Work through the records below and copy every line that includes "Information".

Provided records START

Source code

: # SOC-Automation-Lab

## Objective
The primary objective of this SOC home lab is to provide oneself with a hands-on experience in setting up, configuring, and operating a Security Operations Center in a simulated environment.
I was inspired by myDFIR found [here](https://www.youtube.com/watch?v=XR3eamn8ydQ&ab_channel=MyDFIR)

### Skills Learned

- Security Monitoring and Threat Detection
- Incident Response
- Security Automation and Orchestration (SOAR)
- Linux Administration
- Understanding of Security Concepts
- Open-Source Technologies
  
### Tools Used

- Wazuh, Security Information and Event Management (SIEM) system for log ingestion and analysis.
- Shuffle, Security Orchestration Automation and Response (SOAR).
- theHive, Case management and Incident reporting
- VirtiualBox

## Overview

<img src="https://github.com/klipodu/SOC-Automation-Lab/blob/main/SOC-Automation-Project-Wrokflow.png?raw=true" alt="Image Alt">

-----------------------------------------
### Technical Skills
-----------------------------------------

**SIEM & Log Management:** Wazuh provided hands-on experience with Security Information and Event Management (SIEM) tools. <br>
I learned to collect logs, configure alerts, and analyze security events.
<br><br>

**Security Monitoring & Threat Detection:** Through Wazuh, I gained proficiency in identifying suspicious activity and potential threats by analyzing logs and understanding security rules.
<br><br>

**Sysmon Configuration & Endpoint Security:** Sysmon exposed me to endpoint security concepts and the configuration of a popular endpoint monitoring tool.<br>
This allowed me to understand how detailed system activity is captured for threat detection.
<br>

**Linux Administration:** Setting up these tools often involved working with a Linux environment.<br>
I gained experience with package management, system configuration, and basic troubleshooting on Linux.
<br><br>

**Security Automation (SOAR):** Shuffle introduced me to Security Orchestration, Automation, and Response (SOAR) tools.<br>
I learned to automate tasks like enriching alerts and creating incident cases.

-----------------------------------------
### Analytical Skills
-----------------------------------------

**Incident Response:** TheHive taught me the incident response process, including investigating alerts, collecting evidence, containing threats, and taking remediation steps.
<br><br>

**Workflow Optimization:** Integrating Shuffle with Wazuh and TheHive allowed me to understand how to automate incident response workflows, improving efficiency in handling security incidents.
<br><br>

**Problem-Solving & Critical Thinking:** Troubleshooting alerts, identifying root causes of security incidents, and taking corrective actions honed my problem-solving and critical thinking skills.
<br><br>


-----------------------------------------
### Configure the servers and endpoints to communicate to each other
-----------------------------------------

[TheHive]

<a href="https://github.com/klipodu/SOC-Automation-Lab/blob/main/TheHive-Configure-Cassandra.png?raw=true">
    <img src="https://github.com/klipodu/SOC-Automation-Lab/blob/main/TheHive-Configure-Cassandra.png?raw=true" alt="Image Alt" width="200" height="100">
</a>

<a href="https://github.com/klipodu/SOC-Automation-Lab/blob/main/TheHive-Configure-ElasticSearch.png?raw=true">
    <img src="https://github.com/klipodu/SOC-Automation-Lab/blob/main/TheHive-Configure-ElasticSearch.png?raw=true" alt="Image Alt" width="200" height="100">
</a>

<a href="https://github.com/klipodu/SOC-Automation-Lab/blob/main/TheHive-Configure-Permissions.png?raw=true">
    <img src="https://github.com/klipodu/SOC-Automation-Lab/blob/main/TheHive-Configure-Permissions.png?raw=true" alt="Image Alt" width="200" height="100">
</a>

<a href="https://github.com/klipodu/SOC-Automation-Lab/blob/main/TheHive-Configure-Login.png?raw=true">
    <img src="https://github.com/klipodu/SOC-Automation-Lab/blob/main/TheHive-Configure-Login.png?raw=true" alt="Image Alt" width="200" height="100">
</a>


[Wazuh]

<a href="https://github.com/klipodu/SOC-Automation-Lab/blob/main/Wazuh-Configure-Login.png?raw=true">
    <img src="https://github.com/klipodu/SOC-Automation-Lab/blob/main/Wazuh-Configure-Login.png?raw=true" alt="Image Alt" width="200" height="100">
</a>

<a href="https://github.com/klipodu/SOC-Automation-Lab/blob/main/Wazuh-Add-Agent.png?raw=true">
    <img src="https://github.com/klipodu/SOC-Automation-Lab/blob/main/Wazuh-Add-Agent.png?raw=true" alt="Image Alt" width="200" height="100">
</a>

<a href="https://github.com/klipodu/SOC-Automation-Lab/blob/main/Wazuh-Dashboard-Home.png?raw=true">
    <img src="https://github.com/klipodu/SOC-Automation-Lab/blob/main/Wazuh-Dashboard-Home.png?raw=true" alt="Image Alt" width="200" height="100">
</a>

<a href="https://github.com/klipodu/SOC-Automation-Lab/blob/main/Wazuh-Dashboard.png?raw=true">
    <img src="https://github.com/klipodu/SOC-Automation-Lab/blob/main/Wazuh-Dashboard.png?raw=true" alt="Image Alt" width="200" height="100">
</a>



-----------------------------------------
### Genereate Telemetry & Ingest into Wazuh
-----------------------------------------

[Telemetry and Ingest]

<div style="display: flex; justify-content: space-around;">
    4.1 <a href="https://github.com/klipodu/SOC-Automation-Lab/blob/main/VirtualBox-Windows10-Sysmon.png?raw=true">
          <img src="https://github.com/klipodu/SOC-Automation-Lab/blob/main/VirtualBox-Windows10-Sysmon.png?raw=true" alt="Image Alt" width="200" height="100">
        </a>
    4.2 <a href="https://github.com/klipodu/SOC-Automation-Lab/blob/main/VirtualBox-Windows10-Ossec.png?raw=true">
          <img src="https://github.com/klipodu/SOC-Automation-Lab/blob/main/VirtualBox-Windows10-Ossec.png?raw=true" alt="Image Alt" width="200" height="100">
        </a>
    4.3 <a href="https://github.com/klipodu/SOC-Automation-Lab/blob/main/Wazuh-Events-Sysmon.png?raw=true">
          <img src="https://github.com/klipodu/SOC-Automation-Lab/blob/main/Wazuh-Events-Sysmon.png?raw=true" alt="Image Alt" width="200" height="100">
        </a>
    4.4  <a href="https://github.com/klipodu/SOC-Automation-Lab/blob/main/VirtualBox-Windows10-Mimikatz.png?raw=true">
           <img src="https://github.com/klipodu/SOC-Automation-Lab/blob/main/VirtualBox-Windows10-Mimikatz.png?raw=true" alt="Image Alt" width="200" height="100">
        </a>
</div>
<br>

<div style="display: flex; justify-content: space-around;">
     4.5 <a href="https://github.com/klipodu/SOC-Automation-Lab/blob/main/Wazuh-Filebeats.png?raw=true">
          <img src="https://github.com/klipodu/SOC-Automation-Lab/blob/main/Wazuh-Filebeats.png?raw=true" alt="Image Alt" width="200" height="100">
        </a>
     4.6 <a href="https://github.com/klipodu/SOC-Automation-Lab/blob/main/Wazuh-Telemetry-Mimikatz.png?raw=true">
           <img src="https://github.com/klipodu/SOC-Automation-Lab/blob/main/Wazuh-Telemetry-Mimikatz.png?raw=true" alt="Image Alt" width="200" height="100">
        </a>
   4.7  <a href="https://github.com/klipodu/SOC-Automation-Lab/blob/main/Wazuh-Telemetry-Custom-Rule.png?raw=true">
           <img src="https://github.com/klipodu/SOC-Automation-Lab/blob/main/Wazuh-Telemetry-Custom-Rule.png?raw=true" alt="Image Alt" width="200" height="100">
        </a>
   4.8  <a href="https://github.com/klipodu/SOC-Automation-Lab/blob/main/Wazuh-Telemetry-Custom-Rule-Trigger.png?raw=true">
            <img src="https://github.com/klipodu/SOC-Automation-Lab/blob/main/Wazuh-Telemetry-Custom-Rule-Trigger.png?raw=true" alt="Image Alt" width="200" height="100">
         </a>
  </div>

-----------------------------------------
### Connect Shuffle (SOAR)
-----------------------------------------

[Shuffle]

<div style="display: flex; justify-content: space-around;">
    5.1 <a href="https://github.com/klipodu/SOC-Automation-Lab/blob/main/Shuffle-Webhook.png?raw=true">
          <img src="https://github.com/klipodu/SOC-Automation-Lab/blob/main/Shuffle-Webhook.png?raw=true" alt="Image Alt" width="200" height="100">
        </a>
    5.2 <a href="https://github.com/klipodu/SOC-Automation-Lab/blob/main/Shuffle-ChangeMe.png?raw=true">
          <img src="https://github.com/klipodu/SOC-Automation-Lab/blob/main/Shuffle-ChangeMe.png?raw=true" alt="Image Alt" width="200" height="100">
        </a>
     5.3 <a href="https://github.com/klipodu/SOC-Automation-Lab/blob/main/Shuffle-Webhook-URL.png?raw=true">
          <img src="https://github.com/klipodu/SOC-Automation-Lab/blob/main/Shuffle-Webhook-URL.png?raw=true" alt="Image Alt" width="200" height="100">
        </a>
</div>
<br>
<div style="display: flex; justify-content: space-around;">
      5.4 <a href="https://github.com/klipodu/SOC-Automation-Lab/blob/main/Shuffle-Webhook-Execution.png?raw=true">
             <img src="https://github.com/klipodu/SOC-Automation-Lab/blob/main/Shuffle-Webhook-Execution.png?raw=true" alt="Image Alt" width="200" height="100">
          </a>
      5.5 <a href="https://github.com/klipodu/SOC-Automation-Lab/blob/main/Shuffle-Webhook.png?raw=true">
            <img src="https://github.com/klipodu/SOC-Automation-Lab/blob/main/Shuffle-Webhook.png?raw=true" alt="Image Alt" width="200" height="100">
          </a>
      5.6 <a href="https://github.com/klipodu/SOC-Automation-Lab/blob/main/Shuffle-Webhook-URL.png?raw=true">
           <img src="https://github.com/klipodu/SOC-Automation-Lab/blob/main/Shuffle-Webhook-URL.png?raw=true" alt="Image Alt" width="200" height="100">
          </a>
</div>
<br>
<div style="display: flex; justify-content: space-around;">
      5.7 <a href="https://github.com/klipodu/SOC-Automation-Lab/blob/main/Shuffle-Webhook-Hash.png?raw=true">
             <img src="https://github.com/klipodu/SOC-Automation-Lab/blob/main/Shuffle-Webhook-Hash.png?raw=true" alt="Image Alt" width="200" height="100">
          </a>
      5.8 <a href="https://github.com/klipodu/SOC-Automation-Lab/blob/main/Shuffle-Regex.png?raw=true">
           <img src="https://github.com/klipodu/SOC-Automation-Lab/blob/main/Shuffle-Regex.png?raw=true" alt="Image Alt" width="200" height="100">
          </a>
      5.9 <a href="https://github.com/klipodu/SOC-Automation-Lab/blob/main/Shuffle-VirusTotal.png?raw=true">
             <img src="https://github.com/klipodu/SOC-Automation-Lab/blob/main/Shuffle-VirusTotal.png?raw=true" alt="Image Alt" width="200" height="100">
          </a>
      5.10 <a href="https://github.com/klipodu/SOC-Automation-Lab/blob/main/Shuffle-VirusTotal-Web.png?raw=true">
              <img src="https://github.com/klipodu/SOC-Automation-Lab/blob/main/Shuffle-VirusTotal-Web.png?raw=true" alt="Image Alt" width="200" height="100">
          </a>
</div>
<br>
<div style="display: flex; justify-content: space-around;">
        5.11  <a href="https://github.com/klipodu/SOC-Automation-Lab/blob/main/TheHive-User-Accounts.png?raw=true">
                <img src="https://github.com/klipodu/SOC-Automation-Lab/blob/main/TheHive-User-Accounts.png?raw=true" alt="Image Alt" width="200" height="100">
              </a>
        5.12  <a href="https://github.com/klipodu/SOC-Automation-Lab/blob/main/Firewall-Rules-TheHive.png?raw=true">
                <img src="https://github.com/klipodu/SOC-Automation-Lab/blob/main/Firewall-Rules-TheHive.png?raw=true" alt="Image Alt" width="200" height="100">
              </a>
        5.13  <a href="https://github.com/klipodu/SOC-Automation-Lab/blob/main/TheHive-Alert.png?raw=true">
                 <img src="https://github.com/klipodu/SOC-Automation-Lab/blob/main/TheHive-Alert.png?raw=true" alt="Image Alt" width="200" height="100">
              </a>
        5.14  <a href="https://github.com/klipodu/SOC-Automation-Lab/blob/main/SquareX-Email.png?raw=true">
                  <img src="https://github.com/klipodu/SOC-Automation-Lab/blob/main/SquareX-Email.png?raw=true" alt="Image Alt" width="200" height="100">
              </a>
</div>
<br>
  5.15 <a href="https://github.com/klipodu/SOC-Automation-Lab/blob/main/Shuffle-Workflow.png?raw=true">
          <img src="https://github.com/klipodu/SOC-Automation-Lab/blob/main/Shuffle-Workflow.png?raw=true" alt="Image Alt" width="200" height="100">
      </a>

Provided records END

• **Written reply**
- Wazuh, Security Information and Event Management (SIEM) system for log ingestion and analysis.
**SIEM & Log Management:** Wazuh provided hands-on experience with Security Information and Event Management (SIEM) tools. <br>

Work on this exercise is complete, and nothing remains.